Yes, this product of the Manchester School of playwrights seems to be a global play at home around the world with its pompous merchants and rags-to-riches tale. Indeed in 1965 Sir Laurence Olivier took an Old Vic National Theatre production of Hobson's Choice to Moscow.
In 1880s' Lancashire, family patriach, master shoe and bootmaker and heavy-drinking freemason Henry Horatio Hobson (Martin Shaw) keeps his three dependent daughters, Maggie (Naomi Frederick), Alice (Florence Hall) and Vickey (Gabrielle Dempsey), as, well now we would say, unpaid interns in his successful shoemaking and retail concern.
And open the flap down to the basement, you'll find, like some Morlock of HG Wells, the timid, illiterate, low paid but talented craftsman Willie Mossop (Bryan Dick) originally an Oliver Twist-like "workhouse brat" apprenticed to Hobson.
Maggie, bookkeeper and saleswoman (unpaid), having reached the ripe old age of 30 (!!!) is "on the shelf", or so widower Hobson insists, knowing she is the brains behind his business.
Meanwhile Hobson's refusal to provide dowries for Alice and Vickey stops them from marrying their beaux, solicitor Albert Prosser (Joe Bannister) and corn merchant's son Freddie Beenstock (Ryan Saunders) respectively.
Whether by chance or otherwise, a wealthy female customer Mrs Hepworth (Joanna McCallum), similarly encumbered with daughters, sets off a chain of events where Maggie seizes her chance, takes Willie in hand and engineers a transfer of power which also allows her sisters to marry.
At the same time, Hobson's former status as head of his own shoe empire does not prevent the possibility of him sharing the fate of the destitute widow in Brighouse's earlier short play Lonesome Like
As we noted in Horniman's Choice, it's a mistake to underestimate the sly sophisticated playwriterly skill, disguised under a stage Lanacastrian accent, of Brighouse, a Guardian newspaper reviewer and textile trader,
By coincidence, in fact, TLT and her jalopy settled down with the popcorn recently and watched Joy, a rags-to-riches merchandising tale which, amongst other similarities, even has a widow - Isabelle Rossellini - putting up the capital for a product and a father - Robert De Niro - whose factory benefits from his daughter's - played by Jennifer Lawrence - bookkeeping.
Instead of elements of music hall, it takes on the tropes of TV soaps alongside a change in the balance of power in a household and the themes of wage slaves, legal chicanery and its own Hobson's Choice.
So this is an enduring comedy as much a Chekhovian and Pygmalion tale as King Lear with a salty Salford twist wherre everyone knows each other's business on Chapel Street.

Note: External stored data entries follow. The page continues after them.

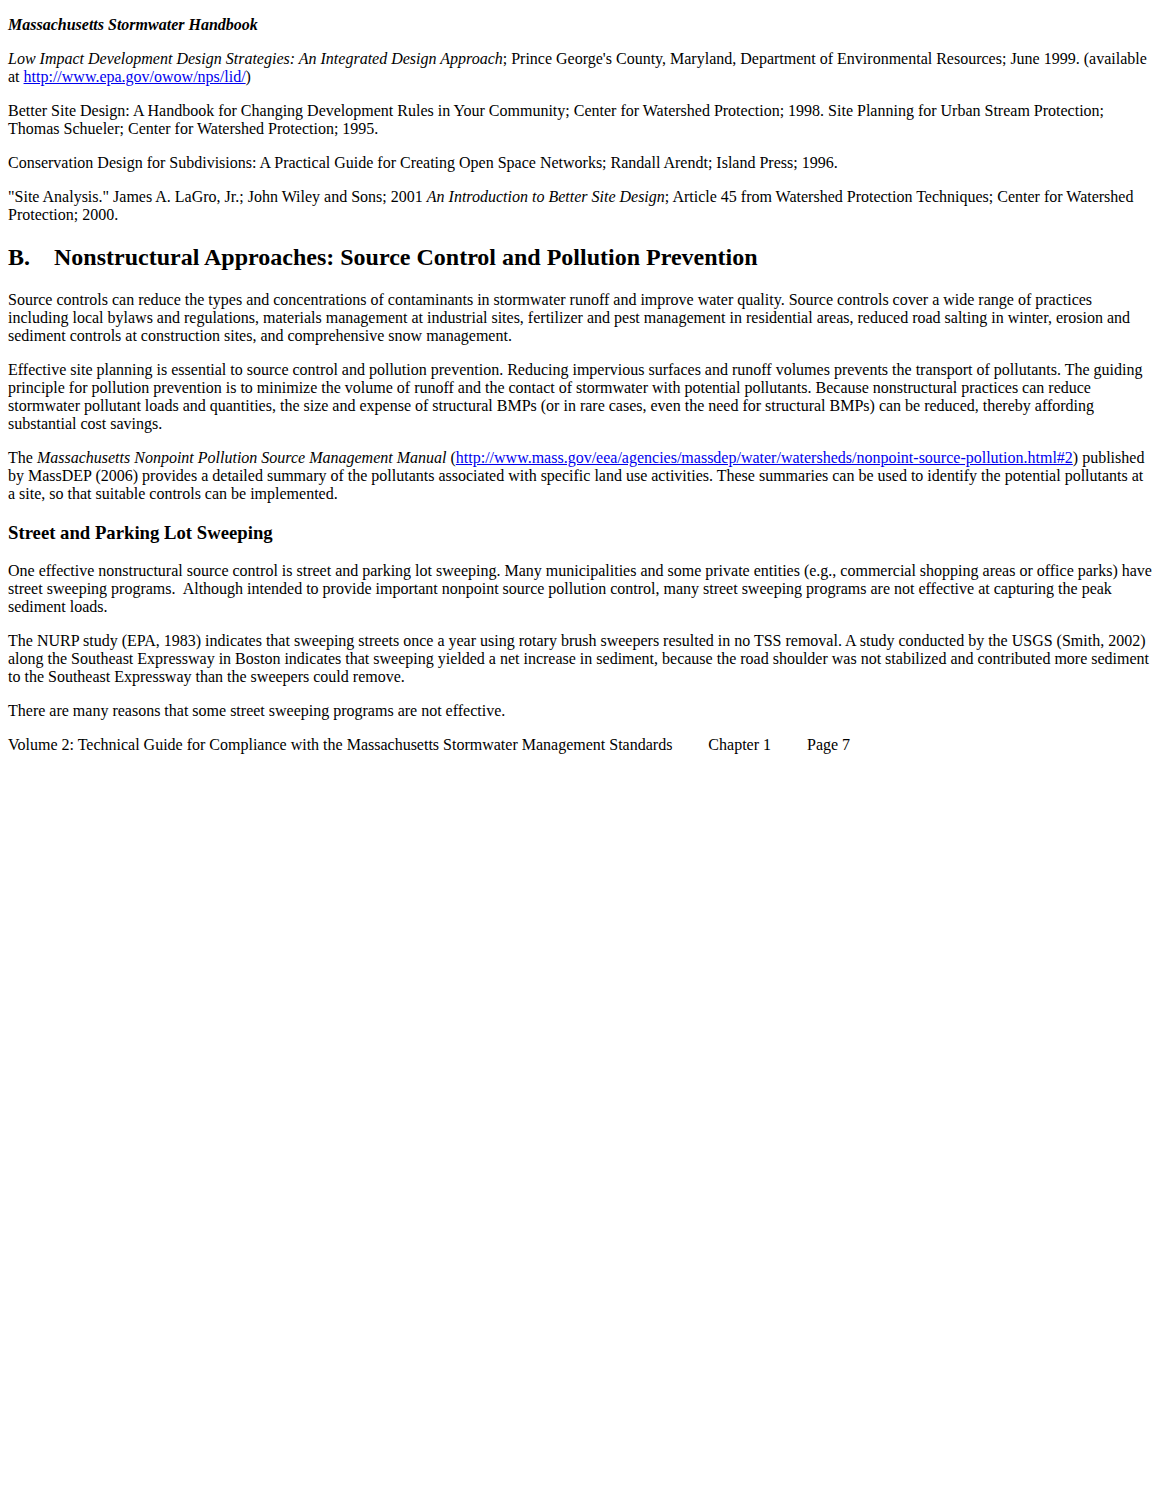Massachusetts Stormwater Handbook
Low Impact Development Design Strategies: An Integrated Design Approach; Prince George's County, Maryland, Department of Environmental Resources; June 1999. (available at http://www.epa.gov/owow/nps/lid/)
Better Site Design: A Handbook for Changing Development Rules in Your Community; Center for Watershed Protection; 1998. Site Planning for Urban Stream Protection; Thomas Schueler; Center for Watershed Protection; 1995.
Conservation Design for Subdivisions: A Practical Guide for Creating Open Space Networks; Randall Arendt; Island Press; 1996.
"Site Analysis." James A. LaGro, Jr.; John Wiley and Sons; 2001 An Introduction to Better Site Design; Article 45 from Watershed Protection Techniques; Center for Watershed Protection; 2000.
B. Nonstructural Approaches: Source Control and Pollution Prevention
Source controls can reduce the types and concentrations of contaminants in stormwater runoff and improve water quality. Source controls cover a wide range of practices including local bylaws and regulations, materials management at industrial sites, fertilizer and pest management in residential areas, reduced road salting in winter, erosion and sediment controls at construction sites, and comprehensive snow management.
Effective site planning is essential to source control and pollution prevention. Reducing impervious surfaces and runoff volumes prevents the transport of pollutants. The guiding principle for pollution prevention is to minimize the volume of runoff and the contact of stormwater with potential pollutants. Because nonstructural practices can reduce stormwater pollutant loads and quantities, the size and expense of structural BMPs (or in rare cases, even the need for structural BMPs) can be reduced, thereby affording substantial cost savings.
The Massachusetts Nonpoint Pollution Source Management Manual (http://www.mass.gov/eea/agencies/massdep/water/watersheds/nonpoint-source-pollution.html#2) published by MassDEP (2006) provides a detailed summary of the pollutants associated with specific land use activities. These summaries can be used to identify the potential pollutants at a site, so that suitable controls can be implemented.
Street and Parking Lot Sweeping
One effective nonstructural source control is street and parking lot sweeping. Many municipalities and some private entities (e.g., commercial shopping areas or office parks) have street sweeping programs. Although intended to provide important nonpoint source pollution control, many street sweeping programs are not effective at capturing the peak sediment loads.
The NURP study (EPA, 1983) indicates that sweeping streets once a year using rotary brush sweepers resulted in no TSS removal. A study conducted by the USGS (Smith, 2002) along the Southeast Expressway in Boston indicates that sweeping yielded a net increase in sediment, because the road shoulder was not stabilized and contributed more sediment to the Southeast Expressway than the sweepers could remove.
There are many reasons that some street sweeping programs are not effective.
Volume 2: Technical Guide for Compliance with the Massachusetts Stormwater Management Standards Chapter 1 Page 7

Hobson tries to hang on to his business alone beyond his term, without taking on the requisite son-in-law to take over his business and by doing so unwittingly gives more power to his daughters.
Yet this particular production of Hobson's Choice, directed by Jonathan Church, overall needs a harder edge, although the central trio of Martin Shaw's Hobson with his Biblical rhythms of speech, Naomi Frederick's Maggie and even Bryan Dick's Mossop all acquit themselves with a steely core when called for with the necessary, almost Darwinian, ruthlessness.
No wonder, John Braine, we realised, took the title of his 1957 novel about a go-getter climbing the greasy corporate pole from a line in this play.
Produced for the first time on Broadway two years before the USA entered the First World War, at the heart of the play remains a Dickensian mystery - who exactly is Willie Mossop to have been given these chances?
In spite of his lowly status, he is also the object of attention from his landlady and her daughter (a finely judged cameo by Emily Johnstone) until he is grabbed by the ear, literally and metaphorically, by Maggie.
This production has its highlights, not least a detailed set by Simon Higlett which uses the revolve to magnificent effect to enhance the psychic space of the play in the second act.
Nevertheless, there are times when it does drag between the moments of reversal, as if by wanting to reach the dots, some of the lines in between are neglected. Still, it's a legitimate interpretation and a solid production of a classic play and so a TLT amber light.